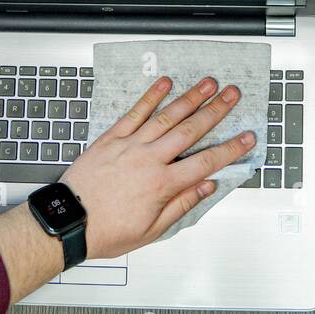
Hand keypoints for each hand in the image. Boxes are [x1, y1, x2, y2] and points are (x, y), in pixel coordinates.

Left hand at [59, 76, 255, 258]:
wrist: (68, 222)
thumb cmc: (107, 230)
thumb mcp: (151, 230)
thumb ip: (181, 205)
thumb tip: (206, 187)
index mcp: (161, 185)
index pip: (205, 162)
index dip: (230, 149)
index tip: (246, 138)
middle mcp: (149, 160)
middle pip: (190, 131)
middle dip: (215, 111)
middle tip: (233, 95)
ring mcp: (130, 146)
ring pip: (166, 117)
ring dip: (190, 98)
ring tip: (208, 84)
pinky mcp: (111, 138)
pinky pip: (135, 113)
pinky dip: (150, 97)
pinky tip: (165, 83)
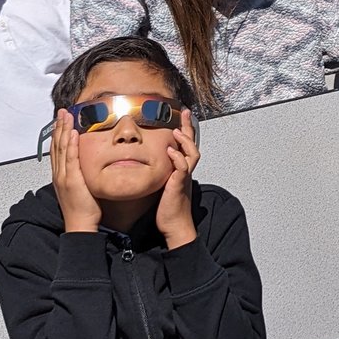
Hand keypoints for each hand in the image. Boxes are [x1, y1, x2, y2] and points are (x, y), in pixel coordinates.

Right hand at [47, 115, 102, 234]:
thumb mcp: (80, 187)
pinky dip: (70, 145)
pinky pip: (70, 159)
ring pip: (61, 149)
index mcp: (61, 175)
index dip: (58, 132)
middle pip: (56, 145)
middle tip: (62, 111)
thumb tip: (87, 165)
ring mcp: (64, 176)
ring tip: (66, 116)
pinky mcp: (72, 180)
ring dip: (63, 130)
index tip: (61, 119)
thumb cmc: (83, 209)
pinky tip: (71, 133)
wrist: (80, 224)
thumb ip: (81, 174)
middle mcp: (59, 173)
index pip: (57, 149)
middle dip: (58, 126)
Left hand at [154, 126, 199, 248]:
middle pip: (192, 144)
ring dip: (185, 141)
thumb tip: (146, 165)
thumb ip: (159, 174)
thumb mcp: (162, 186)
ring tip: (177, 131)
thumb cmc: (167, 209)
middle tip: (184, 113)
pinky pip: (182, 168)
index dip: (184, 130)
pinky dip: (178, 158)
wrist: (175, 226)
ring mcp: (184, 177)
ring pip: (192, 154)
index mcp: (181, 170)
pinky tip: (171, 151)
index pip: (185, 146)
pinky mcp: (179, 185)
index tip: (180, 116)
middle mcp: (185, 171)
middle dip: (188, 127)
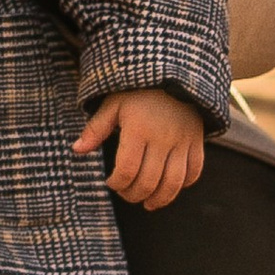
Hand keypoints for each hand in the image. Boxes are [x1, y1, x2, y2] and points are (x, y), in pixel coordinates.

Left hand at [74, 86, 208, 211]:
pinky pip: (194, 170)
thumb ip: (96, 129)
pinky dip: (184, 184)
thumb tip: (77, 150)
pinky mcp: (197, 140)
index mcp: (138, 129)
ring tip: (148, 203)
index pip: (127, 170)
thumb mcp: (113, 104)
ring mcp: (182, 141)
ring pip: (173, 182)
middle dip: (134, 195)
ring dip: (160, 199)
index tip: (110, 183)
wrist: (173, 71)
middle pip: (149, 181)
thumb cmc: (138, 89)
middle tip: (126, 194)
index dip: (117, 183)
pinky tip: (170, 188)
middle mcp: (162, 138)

# # #

**INSTRUCTIONS TO FOLLOW:**
Each line, from the one that holds "index tip: (110, 183)" through the last line of the entries, must be repeated exactly. Leave out everything else.

**FINISHED EXERCISE:**
index tip: (110, 183)
wrist: (173, 71)
middle pip: (149, 181)
thumb cmc: (138, 89)
middle tip: (126, 194)
index dip: (117, 183)
pinky tip: (170, 188)
middle mcp: (162, 138)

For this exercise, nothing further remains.